What is the regular fee schedule for the office?
Will the practice be valued on your start date in the event that you choose to partake in ownership down the road?
Will the owner dentist be mentoring you? Will they have time to mentor you?
Will the current number of active patients support two doctors for the number of days a week agreed upon?
How many hygienists are seeing a full schedule of patients per week?
How many new patients does the practice see per month?
How often will you be the only dentist in the office?
Why is the office hiring an associate?
How will your hours be broken down by day/week? How many days per week are expected? Ask them to be as specific as possible.
How will emergency appointments be handled?
How will new patients be assigned going forward? Will current patients be assigned to you also?
What procedures are you expected to perform? Know your capabilities as a new graduate. If they want you to perform root canals and extractions and the owner doctor doesn’t do these themselves, that’s a red flag.
Do they have a full contract for you to sign (as opposed to a handshake deal)? If there is not a contract, how serious are they about the position? How well are they managing the business?
Associate contract details
This list does not include every possible contract item. Nor does every contract need to contain every single one of these items to be an acceptable contract. Though it is worth considering the implications of many of these items to ensure an airtight agreement. Be sure to consult a dental focused contract attorney before you sign on the dotted line. An attorney help you look at the contract and let you know if everything looks fair for all parties involved.
- Length of employment.
- Obligations and duties of the associate dentist.
- Obligations and duties of the practice.
- Production goals and expectations.
- Associate financial obligations. Including malpractice insurance, licensing, and required continuing education. Be wary ff the practice asks to be named as an additional insured on a malpractice policy, this is usually not permitted in the policy guidelines.
- Office location. This is more common with multi-office DSOs that might ask you to work at multiple locations.
- Work schedule. Is the practice committing to a minimum number of days? If the associate agrees to be available 4 days a week, will the practice be providing 4 days’ worth of work?
- Time off arrangements.
- Compensation and all other benefits.
- Adjustments attributable to associate’s production.
- Exclusions attributable to associate’s production.
- Timeframe for compensation. How often will you be paid?
- Scheduling and assignment of patients.
- Corrective treatment guidelines.
- Patient and business record guidelines.
- Termination. 30 – 60 days’ notice is common. There is often a term to the contract, however either party often has the right to give notice a certain number of days in advance at any time.
- Liquidated damages clause. If you do not give the appropriate amount of days’ notice, you would owe the practice a certain amount of money per day that you insufficiently notified them. For example: a contract requires 30 days’ notice or liquidated damages of $500 per day. If you give 20 days’ notice, you would owe the practice $5,000.

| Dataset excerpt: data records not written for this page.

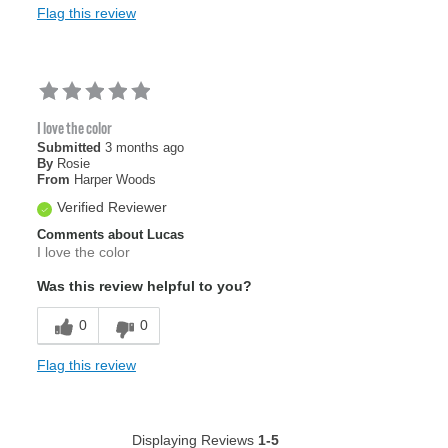
Flag this review
I love the color
Submitted
3 months ago
By
Rosie
From
Harper Woods
Verified Reviewer
Comments about Lucas
I love the color
Was this review helpful to you?
0
0
Flag this review
Displaying Reviews
1-5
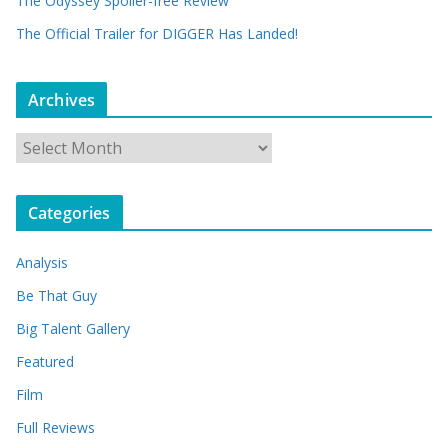
The Odyssey Spoiler-free Review
The Official Trailer for DIGGER Has Landed!
Archives
A
r
c
Categories
h
i
Analysis
v
e
Be That Guy
s
Big Talent Gallery
Featured
Film
Full Reviews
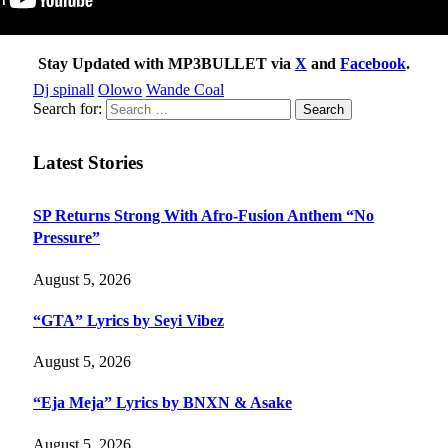
Stay Updated with MP3BULLET via
X
and
Facebook
.
Dj spinall
Olowo
Wande Coal
Search for:
Latest Stories
SP Returns Strong With Afro-Fusion Anthem “No
Pressure”
August 5, 2026
“GTA” Lyrics by Seyi Vibez
August 5, 2026
“Eja Meja” Lyrics by BNXN & Asake
August 5, 2026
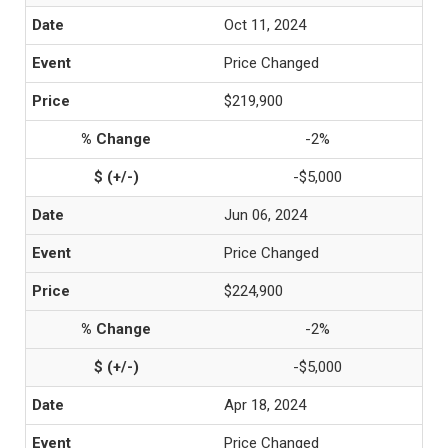
Oct 11, 2024
Price Changed
$219,900
-2%
-$5,000
Jun 06, 2024
Price Changed
$224,900
-2%
-$5,000
Apr 18, 2024
Price Changed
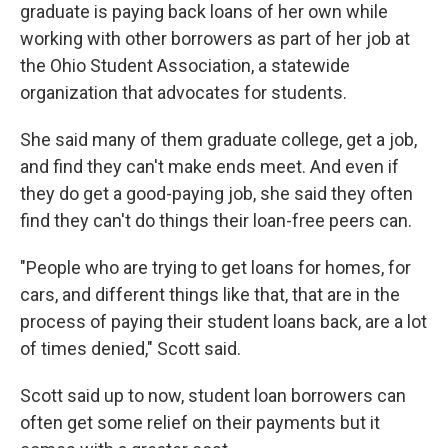
graduate is paying back loans of her own while
working with other borrowers as part of her job at
the Ohio Student Association, a statewide
organization that advocates for students.
She said many of them graduate college, get a job,
and find they can't make ends meet. And even if
they do get a good-paying job, she said they often
find they can't do things their loan-free peers can.
"People who are trying to get loans for homes, for
cars, and different things like that, that are in the
process of paying their student loans back, are a lot
of times denied," Scott said.
Scott said up to now, student loan borrowers can
often get some relief on their payments but it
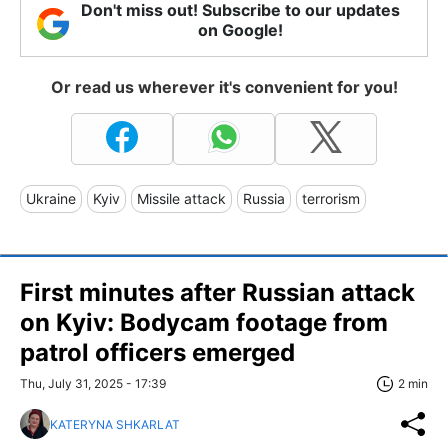
Don't miss out! Subscribe to our updates
on Google!
Or read us wherever it's convenient for you!
Ukraine
Kyiv
Missile attack
Russia
terrorism
First minutes after Russian attack
on Kyiv: Bodycam footage from
patrol officers emerged
Thu, July 31, 2025 - 17:39
2 min
KATERYNA SHKARLAT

- Will you be paid collections that are received after termination?
- Restrictive covenants and non-competes. What is the distance and where is it measured from? Often it is a straight-line distance as opposed to driving distance. If it is a DSO the distance might be measured from just the location you worked at. Or it could be measured from every location that the DSO operates. Be careful with language like that.

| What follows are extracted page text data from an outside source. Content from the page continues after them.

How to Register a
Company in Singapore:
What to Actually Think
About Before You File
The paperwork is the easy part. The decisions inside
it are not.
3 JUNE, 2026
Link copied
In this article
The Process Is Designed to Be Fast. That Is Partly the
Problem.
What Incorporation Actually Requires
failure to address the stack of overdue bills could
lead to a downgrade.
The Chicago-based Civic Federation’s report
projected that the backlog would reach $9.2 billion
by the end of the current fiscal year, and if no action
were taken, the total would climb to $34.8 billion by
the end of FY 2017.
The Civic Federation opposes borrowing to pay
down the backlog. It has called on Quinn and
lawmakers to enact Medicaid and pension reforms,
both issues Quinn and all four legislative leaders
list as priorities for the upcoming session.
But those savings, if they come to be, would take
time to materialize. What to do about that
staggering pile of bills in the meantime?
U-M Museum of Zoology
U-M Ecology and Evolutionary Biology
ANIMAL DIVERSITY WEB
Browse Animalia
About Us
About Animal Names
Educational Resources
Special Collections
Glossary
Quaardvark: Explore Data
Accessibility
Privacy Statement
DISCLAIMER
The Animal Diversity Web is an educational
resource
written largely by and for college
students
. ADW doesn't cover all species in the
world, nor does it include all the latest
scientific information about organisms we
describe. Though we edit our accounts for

- Non-solicitation of patients and employees
- Confidentiality clause.
- Creative works and multimedia release.
- Dispute resolution clause.
- Professional conduct, warranties, and representations.
- General provisions subject to state laws.
Finding your first associate job can be daunting. There are so many elements to consider. It’s unlikely that you will find the perfect fit right out of school. And that’s ok! Many dentists don’t stay at their first job for their entire career. The important thing is that you will get a bunch of experience and find out what you do and don’t like in the real world of dentistry.